According to the World Golf Championship website on Sunday, Jason Day of Australia won the 2014 World Golf Championship in an exciting playoff over Victor Dubuisson of France.

The match lasted 23 holes in Tucson, with Dubuisson making two remarkable shots from the cactus-filled bunkers to prolong the match.

With the 2014 Olympic Winter Games in Sochi now officially over, the excitement is starting to begin for the 2016 Olympic Games in Rio de Janeiro, where golf is one of two new sports being added to the program.

It has already been proposed to have a traditional 72 hole stroke play tournament to determine the Olympic medalists. However, it should not be too late for the International Golf Federation to change its mind.

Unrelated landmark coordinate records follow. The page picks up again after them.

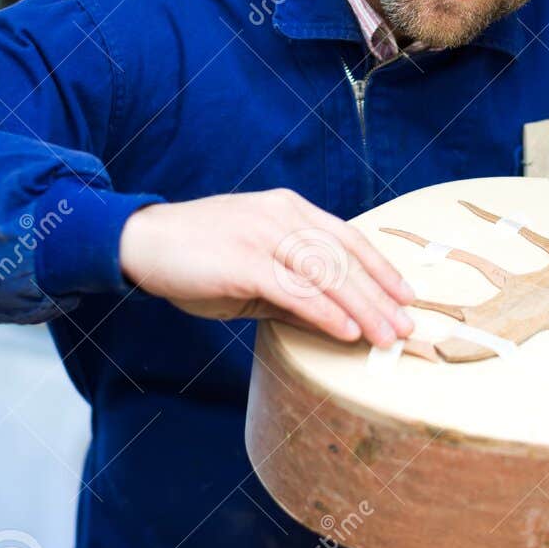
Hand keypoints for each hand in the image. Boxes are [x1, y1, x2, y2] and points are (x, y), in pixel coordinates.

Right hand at [119, 190, 415, 346]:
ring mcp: (264, 236)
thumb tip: (336, 320)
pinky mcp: (244, 261)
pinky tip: (347, 330)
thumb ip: (293, 289)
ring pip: (327, 274)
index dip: (381, 269)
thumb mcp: (254, 270)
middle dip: (380, 296)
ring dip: (363, 308)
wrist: (141, 241)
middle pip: (344, 258)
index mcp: (289, 210)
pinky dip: (325, 311)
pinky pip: (295, 289)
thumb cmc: (198, 256)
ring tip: (387, 337)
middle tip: (407, 328)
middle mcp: (282, 216)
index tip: (407, 296)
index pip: (348, 238)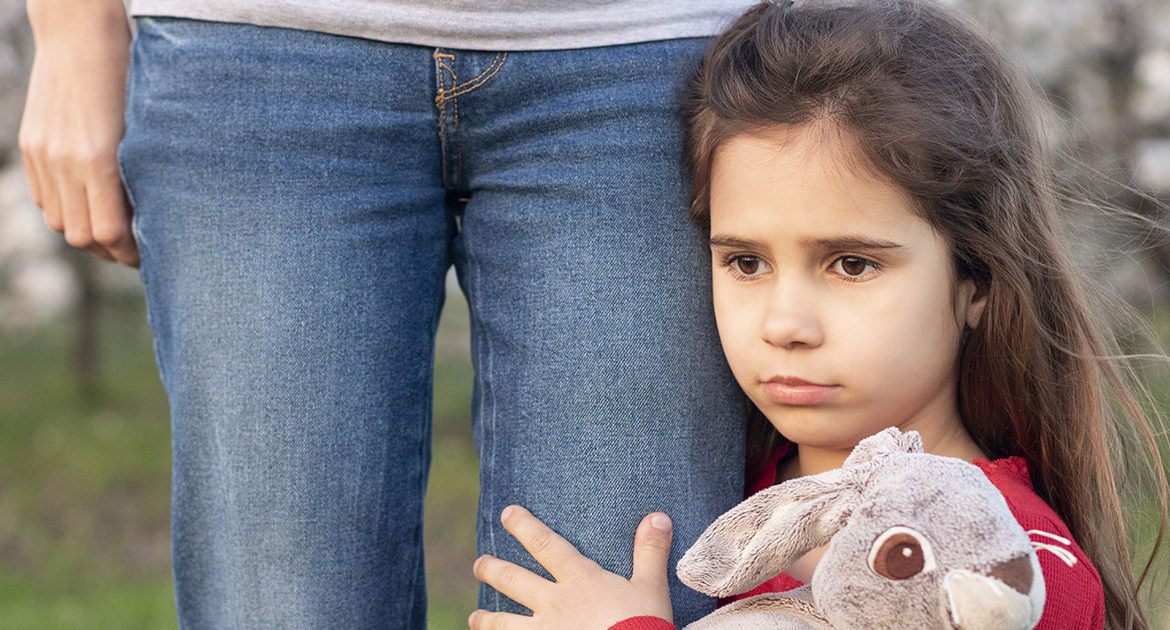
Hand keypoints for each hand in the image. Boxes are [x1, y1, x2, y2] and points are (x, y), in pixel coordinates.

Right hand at [19, 0, 137, 265]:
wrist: (79, 35)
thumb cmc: (129, 78)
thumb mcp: (145, 130)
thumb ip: (143, 175)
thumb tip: (154, 220)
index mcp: (100, 159)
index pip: (110, 232)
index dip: (131, 253)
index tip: (151, 256)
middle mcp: (66, 162)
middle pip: (82, 236)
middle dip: (110, 250)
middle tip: (135, 250)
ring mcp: (44, 155)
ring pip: (60, 222)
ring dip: (86, 232)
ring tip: (114, 229)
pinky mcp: (31, 146)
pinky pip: (43, 198)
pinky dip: (66, 209)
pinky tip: (90, 202)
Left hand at [469, 505, 673, 628]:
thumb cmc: (644, 624)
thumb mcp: (651, 587)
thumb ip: (650, 551)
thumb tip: (658, 516)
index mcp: (579, 580)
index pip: (546, 544)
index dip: (525, 526)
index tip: (507, 513)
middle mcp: (554, 603)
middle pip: (514, 580)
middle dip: (493, 569)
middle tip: (478, 563)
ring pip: (504, 622)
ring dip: (487, 618)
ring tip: (474, 616)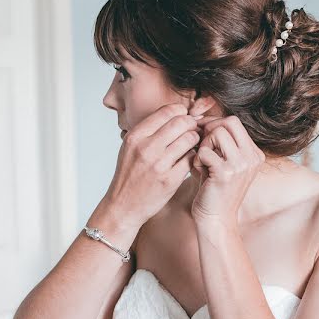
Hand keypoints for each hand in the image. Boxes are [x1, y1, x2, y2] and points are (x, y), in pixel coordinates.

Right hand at [104, 103, 200, 227]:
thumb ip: (147, 131)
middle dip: (191, 123)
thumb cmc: (129, 176)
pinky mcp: (169, 180)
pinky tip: (190, 158)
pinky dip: (194, 156)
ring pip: (189, 139)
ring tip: (193, 143)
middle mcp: (146, 148)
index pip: (166, 111)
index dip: (181, 112)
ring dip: (195, 139)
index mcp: (135, 137)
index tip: (184, 117)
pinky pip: (190, 159)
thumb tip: (173, 114)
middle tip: (193, 129)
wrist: (123, 206)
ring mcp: (158, 165)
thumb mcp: (130, 148)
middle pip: (181, 122)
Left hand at [190, 115, 264, 226]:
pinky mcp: (226, 173)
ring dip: (204, 144)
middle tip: (202, 145)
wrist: (216, 219)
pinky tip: (198, 171)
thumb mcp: (222, 162)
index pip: (235, 122)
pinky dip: (197, 158)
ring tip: (202, 160)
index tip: (202, 134)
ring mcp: (241, 165)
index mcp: (254, 154)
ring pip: (218, 132)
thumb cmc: (214, 190)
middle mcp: (252, 158)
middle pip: (229, 122)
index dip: (215, 123)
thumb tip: (202, 119)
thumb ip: (219, 142)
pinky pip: (205, 151)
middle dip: (210, 129)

The reason why a traditional 72 hole stroke play tournament for golf does not work well at the Olympic Games is because of the strong possibility that golfers could end up having a tied score. People would have no problem of a playoff for Olympic gold, but what if you have a playoff for Olympic silver or Olympic bronze? Or is the IOC ready to hand out four or five medals of the same colour? By having stroke play, it could make the tournament complicated and a little anticlimactic.

That is why match play would make more sense--because then you would have one clear Olympic gold, silver and bronze medalist.

It would also give the International Golf Federation a chance to honour its roots. At the 1904 Olympic Games in St. Louis, 75 golfers played 36 holes, with the top 32 golfers advancing to a match play tournament. The event was won by George Lyon of Richmond, Ontario.